前回からの続き
http://liveupworks.hatenablog.jp/entry/2019/04/08/144804
前日の夜行バスでの移動で疲れていたのか、この夜は非常にグッスリ眠れました。朝の高知市内は雨がパラつくあいにくの天気。とまり木ホステルを後にして午前中は市内観光。路面電車の1日券を購入し高知城へ。
目的地に着いたころには、すっかり雨も止み晴れ空に。バリアフリーとはおよそ縁遠い急な階段(というよりはしごに近い…)を登り天守閣へ。日本各地の城へは何度か行ったことはありますが、恐らく天守閣まで登ったのは今回が初めてのような…… いずれにしろ素晴らしい景色で、しばし殿様気分を味わう。
再び高知駅に戻り、特急に乗り込み次の目的地へ。実は今回、旅行先に高知を選んだのは、一昨年、仕事で隣接する徳島県に行ったときにご一緒させていただいた「港のネコとおばあちゃん」代表の井川愛さんが活動する「矢井賀」を来訪するためです。井川さんのプロジェクトは、漁港で余った魚を加工しネコのエサとして販売するもの。製品を製造するにあたり地元の女性をスタッフとして雇用。食糧残滓の有効利用と地域雇用を両立するものです。
土佐久礼駅のホーム
JR線の土佐久礼(とさくれ)駅で下車。時間は16時近くですでに日も傾きかけていて、駅のプラットフォームから見渡す辺りの景色はとてもさみしいもの。車で迎えに来ていただき、目的の矢井賀まで向かうことに。車に乗り込む前、「大西さん、ネコアレルギーない? 大丈夫?」と聞かれましたが、車内には避妊手術を終えたばかりのケージに入ったネコがいました。野良ネコの繁殖を防ぐために、理解のある獣医のもとへ出向き、定期的に去勢・避妊手術を行う手伝いをしている井川さん。この日お仕事は休みだったみたいですが、公私関係なくネコのためにも地元住民のためにも東奔西走する情熱はすばらしい!

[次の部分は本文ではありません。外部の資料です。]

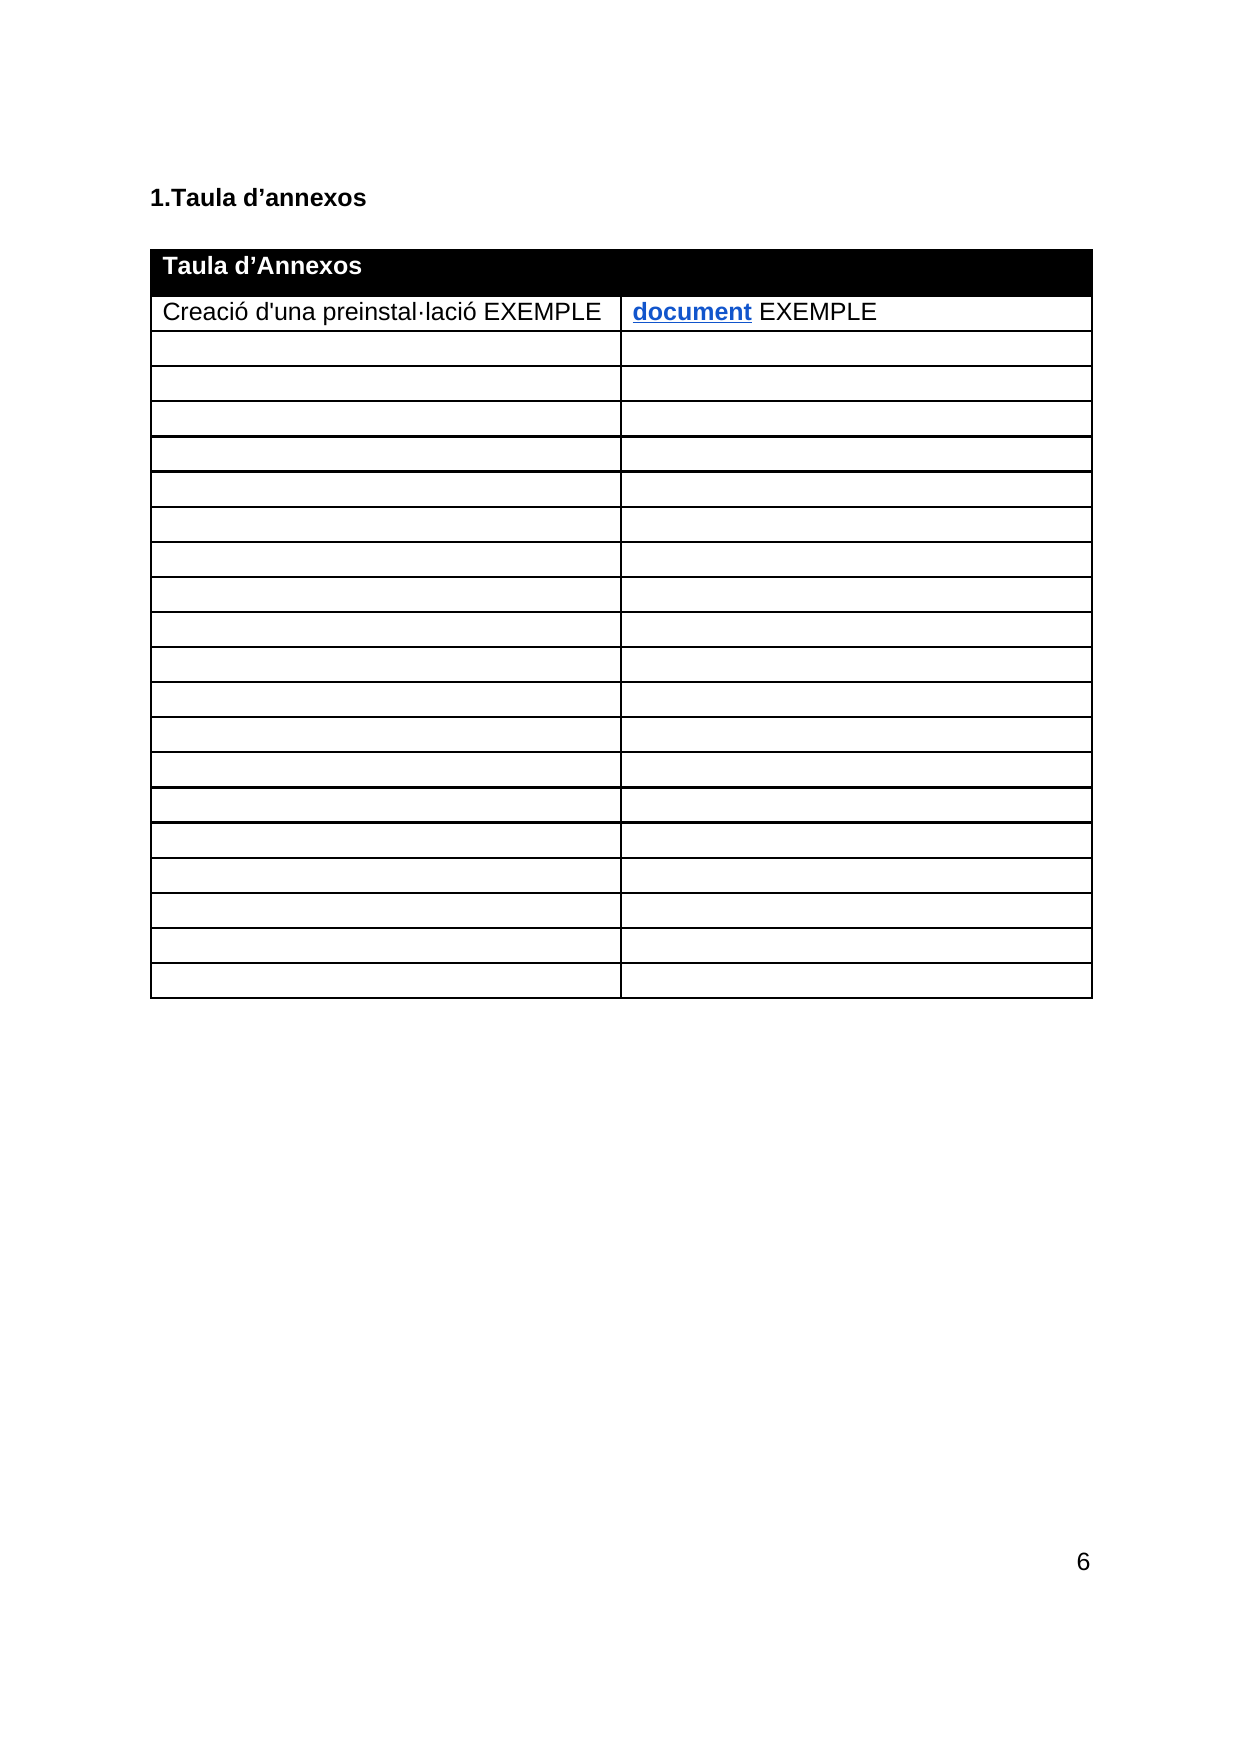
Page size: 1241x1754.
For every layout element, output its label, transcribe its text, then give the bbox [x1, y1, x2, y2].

table_cell [622, 438, 1091, 470]
table_cell [622, 824, 1091, 857]
table_cell [152, 964, 620, 997]
table_cell [622, 402, 1091, 435]
subtitle 1.Taula d’annexos [150, 183, 1090, 212]
table_cell [152, 894, 620, 927]
table_cell [152, 929, 620, 962]
table_cell Creació d'una preinstal·lació EXEMPLE [152, 297, 620, 330]
table_cell [622, 473, 1091, 506]
table_cell document EXEMPLE [622, 297, 1091, 330]
table_cell [622, 508, 1091, 541]
table_cell [152, 789, 620, 821]
table_cell [622, 789, 1091, 821]
table_cell [152, 578, 620, 611]
table_cell [622, 543, 1091, 576]
table_cell [152, 613, 620, 646]
table_cell [152, 332, 620, 365]
table_cell [152, 543, 620, 576]
table_cell [622, 859, 1091, 892]
table_cell [622, 578, 1091, 611]
table_cell [622, 332, 1091, 365]
table_cell [152, 508, 620, 541]
table_cell [622, 613, 1091, 646]
table_cell [152, 824, 620, 857]
table_cell [622, 367, 1091, 400]
table_cell [622, 929, 1091, 962]
table_cell [622, 648, 1091, 681]
table_cell [152, 718, 620, 751]
table_cell [152, 438, 620, 470]
table_cell [152, 753, 620, 786]
table_cell [152, 402, 620, 435]
table_cell [152, 473, 620, 506]
table_cell [622, 718, 1091, 751]
table_cell [152, 683, 620, 716]
table_cell [152, 648, 620, 681]
table_cell [622, 964, 1091, 997]
table_cell [152, 367, 620, 400]
table_cell [622, 894, 1091, 927]
table_header Taula d’Annexos [152, 251, 1091, 295]
table_cell [152, 859, 620, 892]
table_cell [622, 683, 1091, 716]
table_cell [622, 753, 1091, 786]
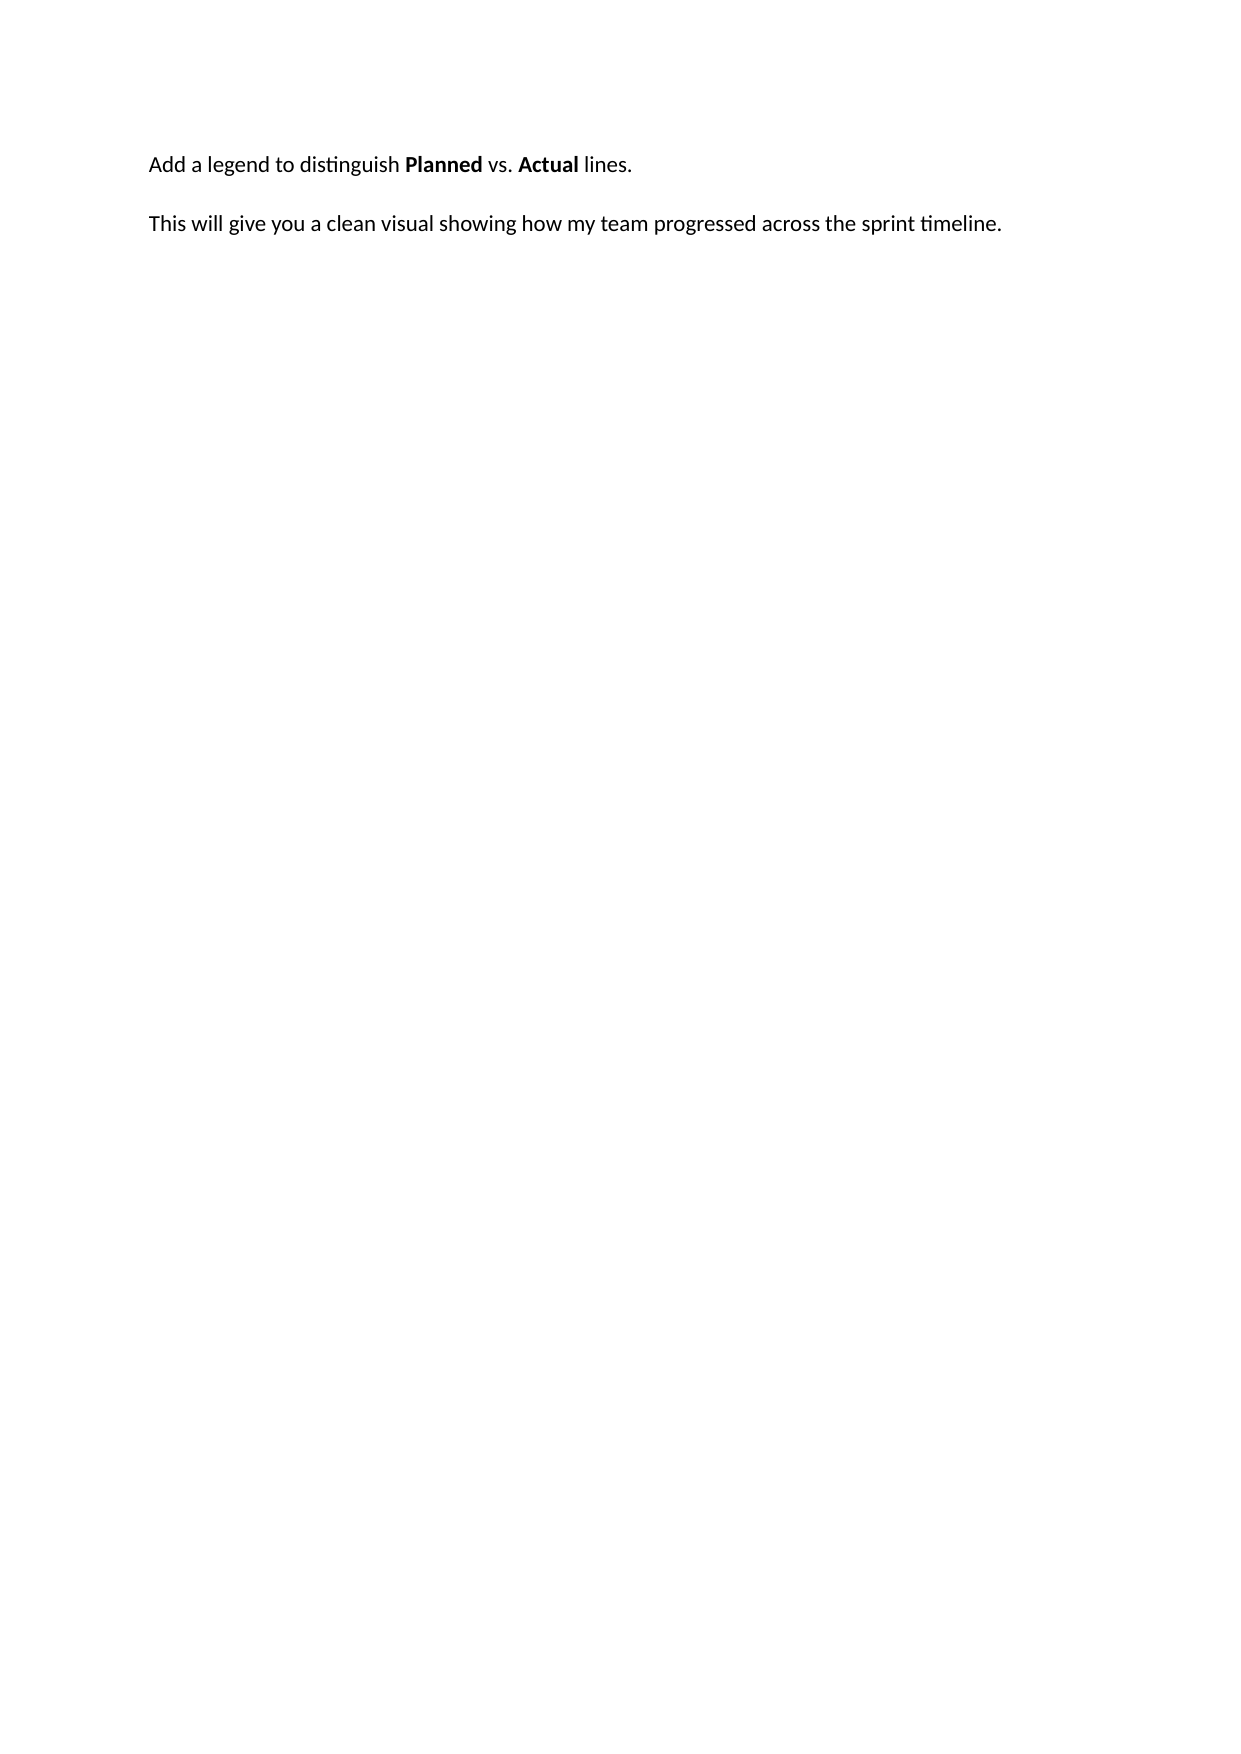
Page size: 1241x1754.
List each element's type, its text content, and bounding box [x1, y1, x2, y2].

text This will give you a clean visual showing how my team progressed across the sprint timeline. [149, 209, 1096, 237]
text Add a legend to distinguish Planned vs. Actual lines. [149, 150, 1096, 178]
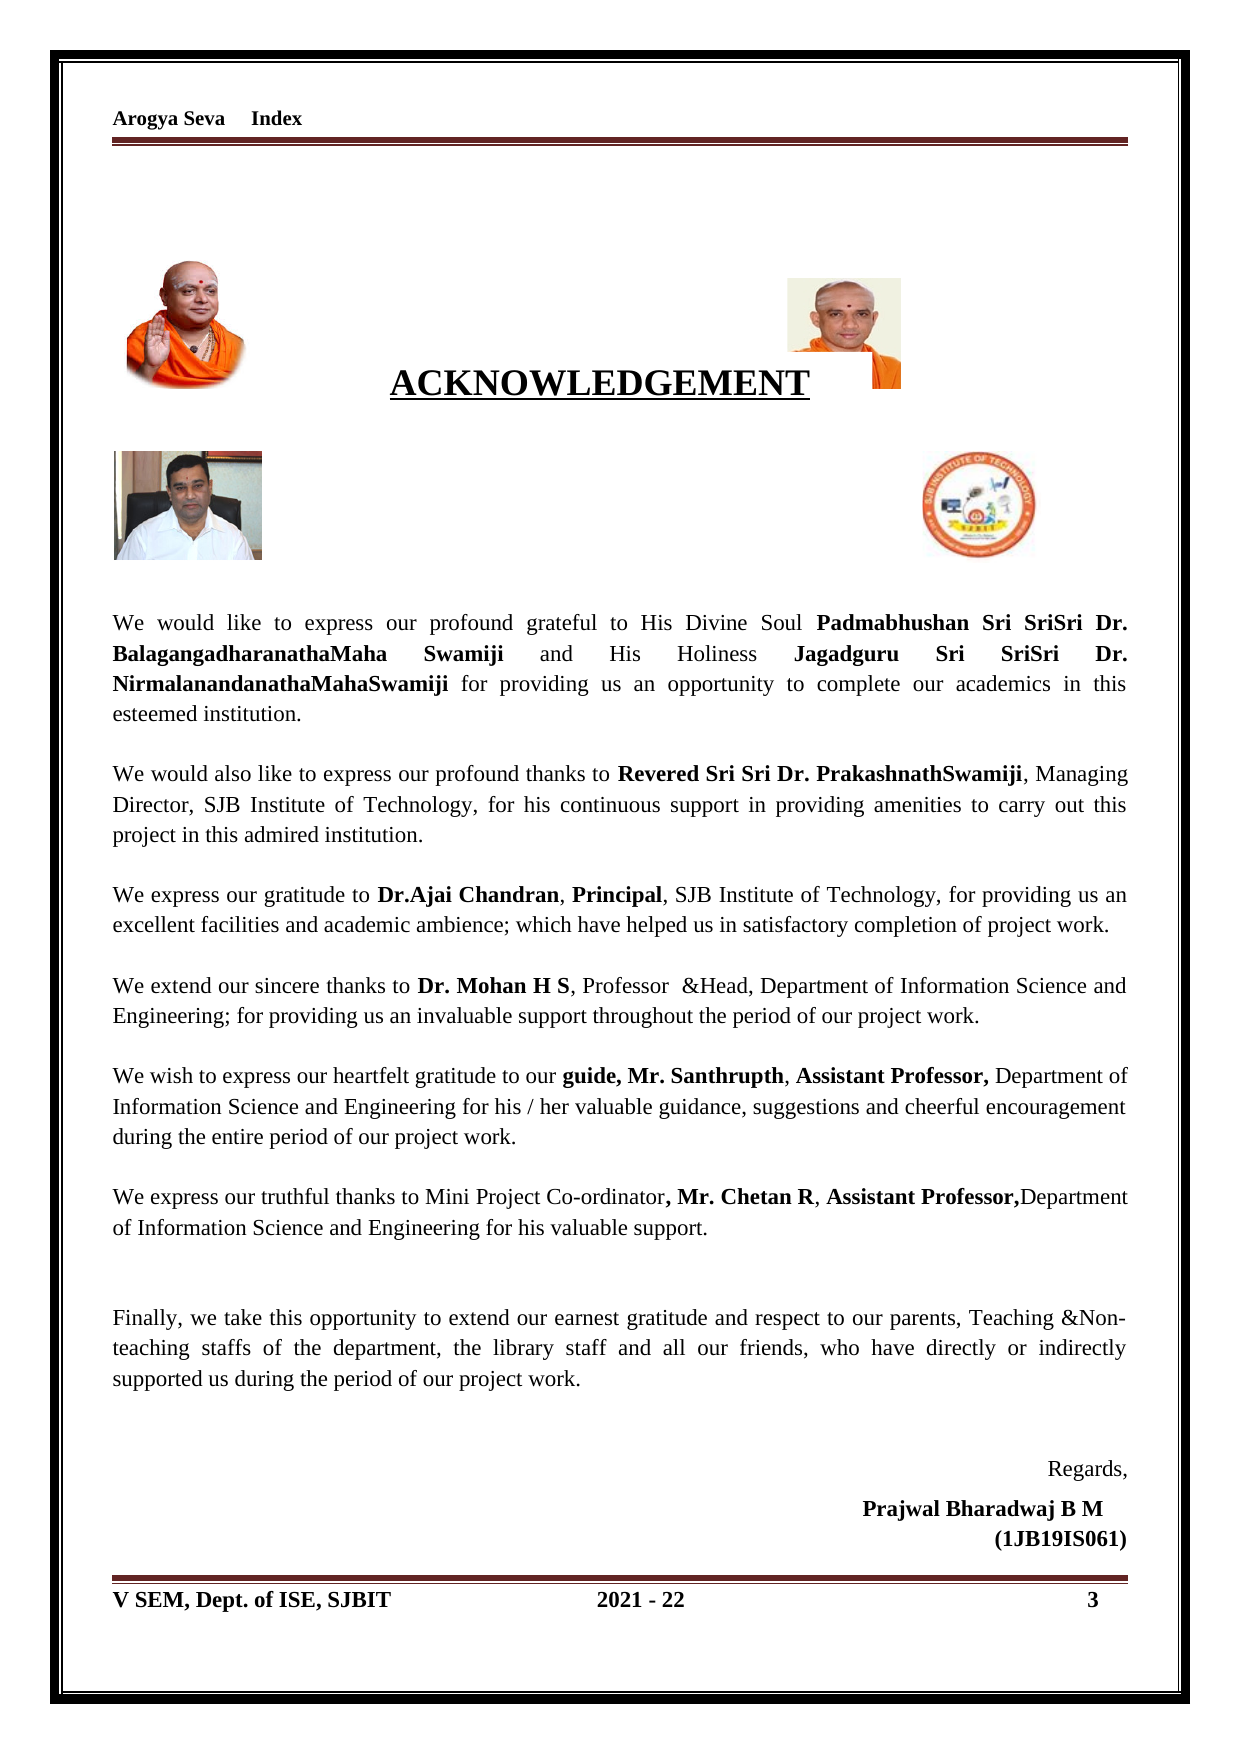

さて、井川さんの住む矢井賀は、土佐久礼からさらに山を2つ越えたところにある集落です。「本当にビックリするくらい何もないよ!」と事前に脅されて(笑)いたものの、着いてみると想像よりもさらに閑散としていました(失礼)。
まず商店が一つもない。郵便局や銀行もない。かろうじて飲み物の自販機が2台あるだけ(吉幾三の歌かよ)。かつてはいくつかお店があったらしいのですが、現在はすべて店じまいしてしまい、買い物は車で隣町まで行くようです。
「おきゃく」で地元の美味に舌鼓。写真右は小嶋さん製作の薪ストーブ
今夜の宿は、井川さんから紹介された「おやまどり」という場所。「おやまどり」は地元で働く小嶋さん夫妻が始めたゲストハウスで、ホテルや民宿のない矢井賀を訪れる人たちへ泊まる場所を提供するために、敷地内にある一軒家を宿として開放しているのです。
夜は小嶋さん夫妻や井川さんたちが「おきゃく」と呼ばれる歓迎会を開いていただきました。「おきゃく」は高知弁で宴会を意味する言葉で、親戚や友人などを招き、一緒にお酒の席を楽しもうという風習があるそうです。この日は小嶋さんの娘さんの彼氏(フィアンセ?)が釣ってきた魚や地鶏の寄せ鍋などを楽しみました。宴もたけなわで明日に備え早めに床に着くことに。1月の山奥の夜はとても静かで底冷えのするものです。時折、野生の猿のけたたましい鳴き声が夜空に響く中、布団で丸まり朝を待つのでした。